*** Opening of Text shown ***

JOSEPH JOHN FLEISCHMAN et al., Respondents,
v.
M.A. HOCKETT et al., Appellants.
M.A. HOCKETT et al., Appellants,
v.
JOSEPH JOHN FLEISCHMAN et al., Respondents.[1]
No. 33612.
The Supreme Court of Washington, Department One.
September 13, 1956.Raftis & Raftis, for appellants.
Thomas F. Lynch and Richard A. Perry, for respondents.
*329 DONWORTH, C.J.
This is an appeal from a judgment and decree entered as a result of the trial of two consolidated actions arising out of a sale of farm property and an agreement by defendants to assign certain Indian allotment leases to plaintiffs.
Plaintiffs instituted an action for damages (hereinafter called the fraud action) based upon alleged fraudulent representations by defendants. In their first cause of action in their third amended complaint, plaintiffs sought recovery of $125 for the alleged failure of defendants to assign certain Indian allotment leases totaling some 143 acres. In their second cause of action, plaintiffs sought recovery of $17,820 for an alleged deficiency in the number of tillable acres of farm land actually conveyed. Defendants' answer admitted the agreements to assign the leases and to convey the real property described in the complaint and put all other material matters in issue by appropriate denials. By way of affirmative defense, defendants alleged (1) that plaintiffs were experienced farmers, made their own investigation, and that defendants did not conceal any information from plaintiffs; and (2) that plaintiffs were guilty of laches.

*** Close of Text shown ***
*** Opening of Information given ***

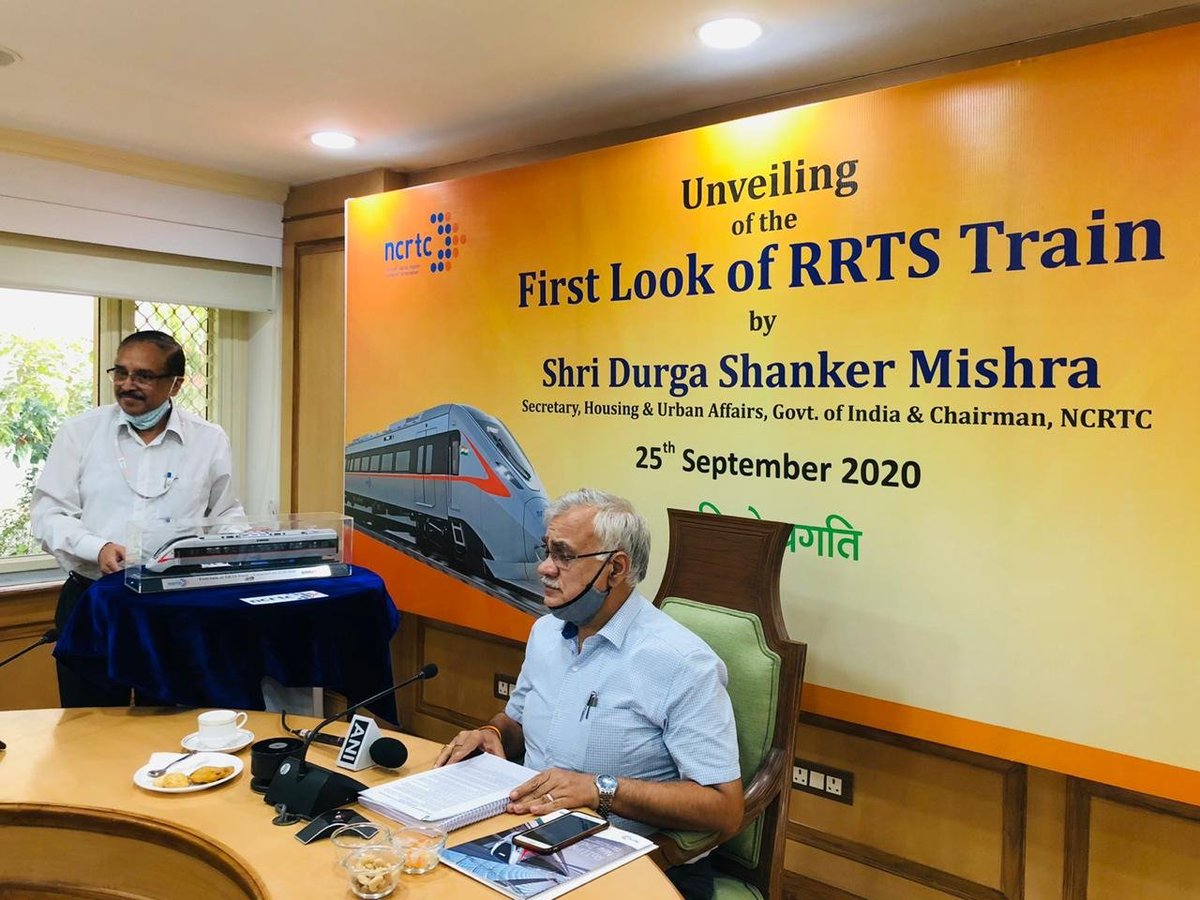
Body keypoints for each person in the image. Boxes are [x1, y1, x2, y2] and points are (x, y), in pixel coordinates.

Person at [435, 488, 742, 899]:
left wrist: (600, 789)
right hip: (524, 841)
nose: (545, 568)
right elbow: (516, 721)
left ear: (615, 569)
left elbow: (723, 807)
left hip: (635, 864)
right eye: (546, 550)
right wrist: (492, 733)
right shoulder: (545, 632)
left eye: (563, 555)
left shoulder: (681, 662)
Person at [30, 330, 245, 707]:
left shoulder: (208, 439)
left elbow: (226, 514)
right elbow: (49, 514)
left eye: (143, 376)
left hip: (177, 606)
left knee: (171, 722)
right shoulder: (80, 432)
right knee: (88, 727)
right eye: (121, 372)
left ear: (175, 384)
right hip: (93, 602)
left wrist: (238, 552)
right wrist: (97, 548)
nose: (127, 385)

*** Close of Information given ***
*** Opening of Information given ***

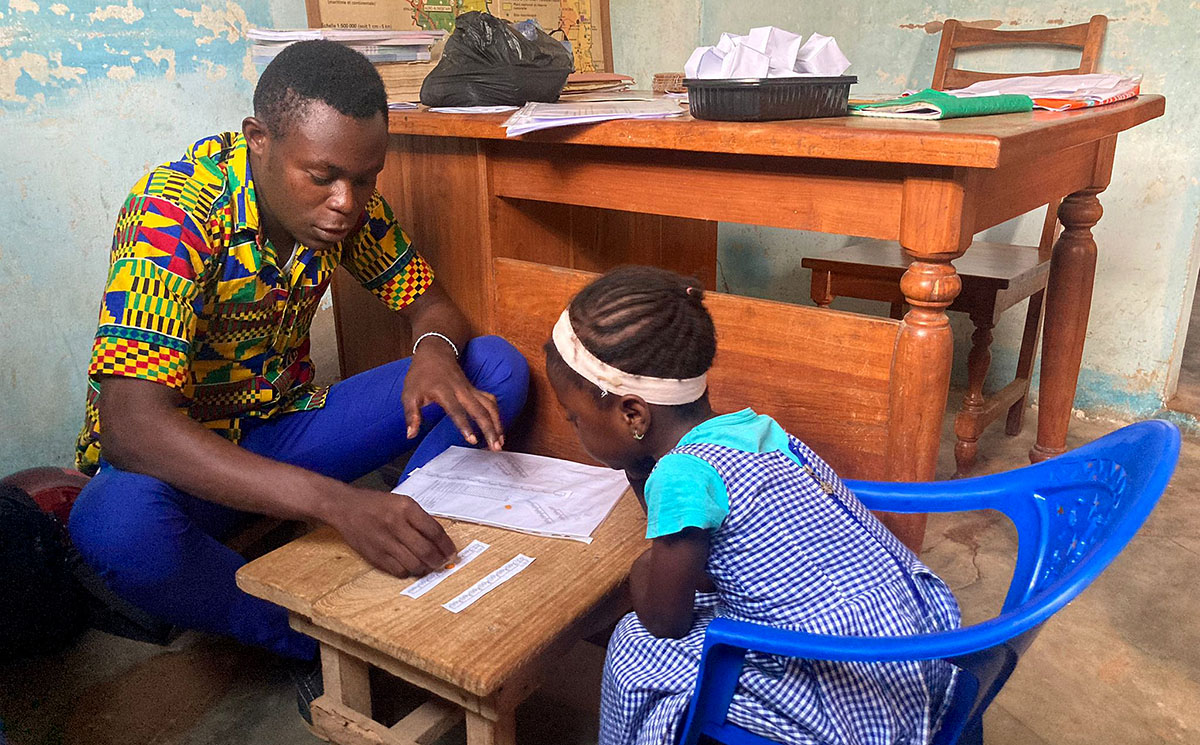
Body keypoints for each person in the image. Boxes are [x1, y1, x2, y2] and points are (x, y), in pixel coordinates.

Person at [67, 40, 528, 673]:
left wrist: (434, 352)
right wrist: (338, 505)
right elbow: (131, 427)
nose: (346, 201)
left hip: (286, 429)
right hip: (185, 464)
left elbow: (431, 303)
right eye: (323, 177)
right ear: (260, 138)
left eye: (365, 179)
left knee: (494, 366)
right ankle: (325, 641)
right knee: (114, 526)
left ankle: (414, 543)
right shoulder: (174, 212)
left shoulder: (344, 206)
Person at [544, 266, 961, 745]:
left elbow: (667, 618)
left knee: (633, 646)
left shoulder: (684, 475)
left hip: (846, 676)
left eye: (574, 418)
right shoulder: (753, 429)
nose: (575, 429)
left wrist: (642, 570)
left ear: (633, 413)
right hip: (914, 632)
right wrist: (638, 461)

*** Close of Information given ***
*** Opening of Information given ***

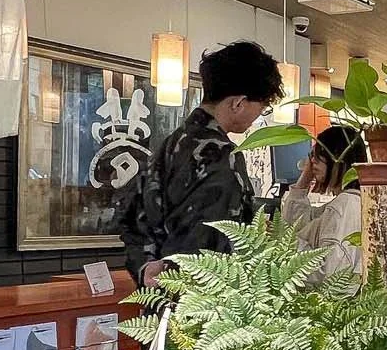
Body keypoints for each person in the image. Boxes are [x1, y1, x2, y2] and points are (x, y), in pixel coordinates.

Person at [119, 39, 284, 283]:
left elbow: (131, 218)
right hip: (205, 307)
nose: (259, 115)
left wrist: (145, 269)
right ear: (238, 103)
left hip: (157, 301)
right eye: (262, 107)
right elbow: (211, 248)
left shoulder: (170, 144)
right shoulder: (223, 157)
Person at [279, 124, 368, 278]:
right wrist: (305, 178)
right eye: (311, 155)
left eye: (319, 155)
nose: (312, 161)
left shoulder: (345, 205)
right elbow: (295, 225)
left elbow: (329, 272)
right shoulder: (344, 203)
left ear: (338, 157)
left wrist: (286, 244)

*** Close of Information given ***

__Aim of the exercise__. What does the court opinion say from "Thomas F. Lynch" to "leases to plaintiffs."? Copy that passage word for word.

__Exercise answer__.
Thomas F. Lynch and Richard A. Perry, for respondents.
*329 DONWORTH, C.J.
This is an appeal from a judgment and decree entered as a result of the trial of two consolidated actions arising out of a sale of farm property and an agreement by defendants to assign certain Indian allotment leases to plaintiffs.